Athletic shoe manufacturer Reebok International Ltd announces that the period of convertibility of its Series B 2 percent Convertible Debentures due May 1, 2024 and its 2 percent Convertible Debentures due May 1, 2024 (CUSIP Nos. 758110AG5 and 758110AH3) (together the "Debentures") resulting from the merger between Reebok and adidas-Salomon AG which closed on January 31, 2006 (the "Merger") will end at midnight on February 15, 2006.

Holders of Debentures who surrender their Debentures for conversion prior to midnight on February 15, 2006 will receive $1,151.0074 per $1,000 principal amount of Debentures converted (the "Cash Conversion Payment").

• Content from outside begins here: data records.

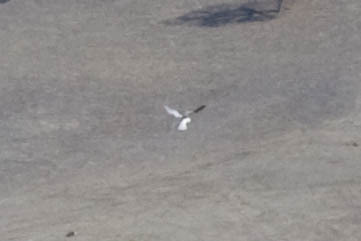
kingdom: Animalia
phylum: Chordata
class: Aves
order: Accipitriformes
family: Accipitridae
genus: Elanus
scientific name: Elanus leucurus
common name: White-tailed kite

After the expiration of the conversion period at midnight on February 15, 2006, any Debentures that remain outstanding will no longer be convertible unless and until Reebok elects to redeem such Debentures in accordance with their terms, which is not permitted until May 2009.

If any Debentures remain outstanding following the February 15, 2006 deadline for conversion, holders of the Debentures will have the option to put the Debentures to the Company at 100 percent of the principal amount ($1,000 per Debenture), plus accrued and unpaid interest, on March 17, 2006.

Reebok International Ltd, headquartered in Canton, MA, is a leading worldwide designer, marketer and distributor of sports, fitness and casual footwear, apparel and equipment under the Reebok, Rockport, CCM, Jofa, Koho and Greg Norman brands.